Treatment – Pneumonia in Adults

  • The choice of therapy is based on the suspected etiologic agent and on the patient’s general condition.
  • In socomial pneumonia in a patient with a fairly good general condition, treatment for pneumococcus, ie penicillin orally, can be given as it is the most important agent. In patients with moderately affected general condition or in patients who have difficulty taking medication orally, benzylpenicillin may be given. Intermediate resistant strains can be effectively treated with amoxicillin or parenteral penicillin G, but not with oral penicillin V. Oral cephalosporins have worse efficacy, while cefotaxime and ceftriaxone have an excellent effect even against the few strains designated as resistant. High-dose PcG also acts as a treatment for these strains.

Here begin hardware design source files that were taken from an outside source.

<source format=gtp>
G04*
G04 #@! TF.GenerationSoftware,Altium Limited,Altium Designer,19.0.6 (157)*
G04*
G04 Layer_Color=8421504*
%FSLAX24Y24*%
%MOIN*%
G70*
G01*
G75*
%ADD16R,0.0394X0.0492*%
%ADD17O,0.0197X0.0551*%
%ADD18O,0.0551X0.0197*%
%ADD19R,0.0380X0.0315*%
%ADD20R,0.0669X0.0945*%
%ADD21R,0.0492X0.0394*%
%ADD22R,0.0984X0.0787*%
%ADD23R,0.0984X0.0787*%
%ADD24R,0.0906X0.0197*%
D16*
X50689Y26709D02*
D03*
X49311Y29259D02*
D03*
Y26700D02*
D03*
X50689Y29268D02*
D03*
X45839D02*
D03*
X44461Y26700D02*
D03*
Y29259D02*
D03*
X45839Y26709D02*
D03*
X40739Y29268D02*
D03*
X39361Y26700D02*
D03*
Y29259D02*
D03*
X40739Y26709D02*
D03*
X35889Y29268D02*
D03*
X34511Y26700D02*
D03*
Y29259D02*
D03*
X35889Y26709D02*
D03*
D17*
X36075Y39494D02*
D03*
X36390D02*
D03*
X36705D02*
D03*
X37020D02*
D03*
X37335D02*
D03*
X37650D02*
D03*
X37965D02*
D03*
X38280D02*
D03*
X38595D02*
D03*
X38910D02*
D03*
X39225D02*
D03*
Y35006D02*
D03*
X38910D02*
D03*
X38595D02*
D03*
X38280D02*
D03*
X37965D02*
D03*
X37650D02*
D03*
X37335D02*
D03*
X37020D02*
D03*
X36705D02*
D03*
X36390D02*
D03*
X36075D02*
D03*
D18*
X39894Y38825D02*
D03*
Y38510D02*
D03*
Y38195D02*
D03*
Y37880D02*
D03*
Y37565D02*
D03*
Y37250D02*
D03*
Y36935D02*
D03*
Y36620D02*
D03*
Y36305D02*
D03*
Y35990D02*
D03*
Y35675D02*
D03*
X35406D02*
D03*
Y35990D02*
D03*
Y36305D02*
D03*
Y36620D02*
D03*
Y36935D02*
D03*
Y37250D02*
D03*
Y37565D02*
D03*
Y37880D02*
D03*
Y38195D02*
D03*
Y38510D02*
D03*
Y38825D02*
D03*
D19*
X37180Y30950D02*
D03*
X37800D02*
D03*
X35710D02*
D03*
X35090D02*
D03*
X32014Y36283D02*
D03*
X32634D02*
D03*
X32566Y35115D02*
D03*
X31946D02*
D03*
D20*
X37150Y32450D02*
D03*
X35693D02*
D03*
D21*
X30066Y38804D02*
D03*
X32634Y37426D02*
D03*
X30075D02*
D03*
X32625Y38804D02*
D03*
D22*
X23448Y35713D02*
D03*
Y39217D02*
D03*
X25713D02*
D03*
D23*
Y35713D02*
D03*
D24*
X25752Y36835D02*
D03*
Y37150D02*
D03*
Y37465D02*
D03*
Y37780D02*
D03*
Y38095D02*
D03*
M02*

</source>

  • If the patient does not respond to penicillin treatment within 2-3 days, other agents such as Mycoplasma and Legionella should be suspected.

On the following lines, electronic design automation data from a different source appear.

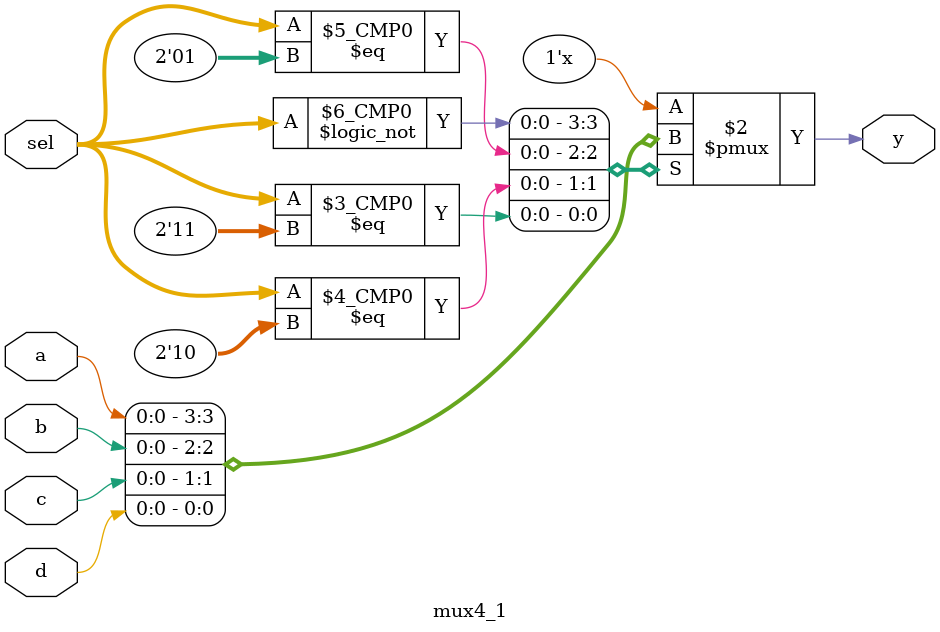
<source format=sv>
module mux4_1(
  input logic [1:0] sel,
  input logic a, b, c, d,
  output logic y
);
  always_comb begin
    case (sel)
      2'b00: y = a;
      2'b01: y = b;
      2'b10: y = c;
      2'b11: y = d;
    endcase
  end
endmodule

</source>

  • If there is a clear suspicion of Mycoplasma or Chlamydophila, tetracycline or macrolides may be given in moderate to severe illness.
  • For critically ill patients, in addition to pneumococci, Mycoplasma and Legionella and also H. influenzae and other gram-negative bacteria, as well as S. aureus, must be considered as possible agents from the beginning – therapy, for example, cefotaxime + erythromycin or benzylpenicillin + quinolone. In suspected Legionella pneumonia, quinolone is probably a better choice than a macrolide.
  • In the case of hospital-acquired infection or pneumonia in immunosuppressed patients, it is generally necessary to provide fairly broad treatment, which is adapted to the type of care of the department, previous antibiotic treatment and the degree and type of immunosuppression.
  • The treatment time should not exceed 7-8 days for community-acquired and hospital-acquired pneumonia in uncomplicated disease courses. For legionella etiology, 10 days of treatment covering Pneumocystis jiroveci is recommended.


  • After treatment for diagnosed pneumonia, some form of follow-up should be performed, clinically or radiologically.
  • If the treatment is completely satisfactory and the patient does not belong to any special risk group, no pulmonary x-ray check needs to be performed.
  • In patients with complicated disease course or risk factors for lung cancer (smoker, exposure to carcinogenic substances) radiological follow-up should be performed.
  • In remarkably severe illness or in recurring cases of pneumonia, immunological diagnostics should be considered.